Hall County Administrator Charley Nix recommended Wednesday that the county temporarily suspend retirement contributions for employees to combat low sales tax revenue.
Hall County makes contributions to employees’ 401(a) and 457 programs. The county matches a percentage of the money employees choose to put into their 457 account, while the county contributes 4 percent of employees’ salary to the 401(a) account.
Nix said during the Board of Commissioners’ work session that he had hoped to avoid further pay cuts this fiscal year but thinks more may be necessary as sales tax collections remain low. He said trimming retirement contributions is a measure that will save the county around $2.2 million this year without impacting employees’ "take-home pay."
County employees currently take one furlough day each month and will not receive merit increases this year in response to the economic climate.
"I’ve tried to take the approach during all of this minimizing of taking slices at a time, rather than taking a chain saw six months from now," Nix said. "It is just when you see the trends you have to make the decision early to get the cumulative effect down the road."
Finance Director Michaela Thompson said accounting changes at the state level have made predicting future sales tax collections a headache.

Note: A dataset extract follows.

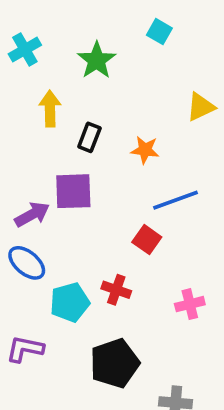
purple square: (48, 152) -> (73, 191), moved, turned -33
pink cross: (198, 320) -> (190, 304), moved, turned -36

The county traditionally received its sales tax checks from the Department of Revenue two months in arrear, but the Department of Revenue recently switched to sending checks one month in arrear.
"Regardless of that we are continuing to see our (Local Option Sales Tax) not go up in the way that we thought it would go up, so we figure that we’ll probably be able to rebound from that but we don’t know the when, so our biggest concern about doing this is just to protect ourselves," Thompson said.

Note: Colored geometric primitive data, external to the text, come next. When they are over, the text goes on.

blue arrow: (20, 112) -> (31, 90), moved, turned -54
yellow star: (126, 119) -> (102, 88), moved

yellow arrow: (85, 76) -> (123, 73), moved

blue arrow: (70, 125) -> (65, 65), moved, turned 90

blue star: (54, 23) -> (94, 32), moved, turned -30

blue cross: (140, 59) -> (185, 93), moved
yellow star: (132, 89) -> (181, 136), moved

The county is currently collecting between $1.4 million and $1.6 million in Local Option Sales Taxes each month. Normal collections would be $1.8 million to $2 million per month.
Thompson said since 2003, sales tax collections increased each year until now.
"We are collecting now on a 2005 level, 2004 level," Thompson said. "This trend is very unusual. Not only did it not grow but it lost, it fell short of the last three years’ actual collections."
The commission will discuss the matter and vote at its board meeting Thursday at 5 p.m. in the Courthouse Annex.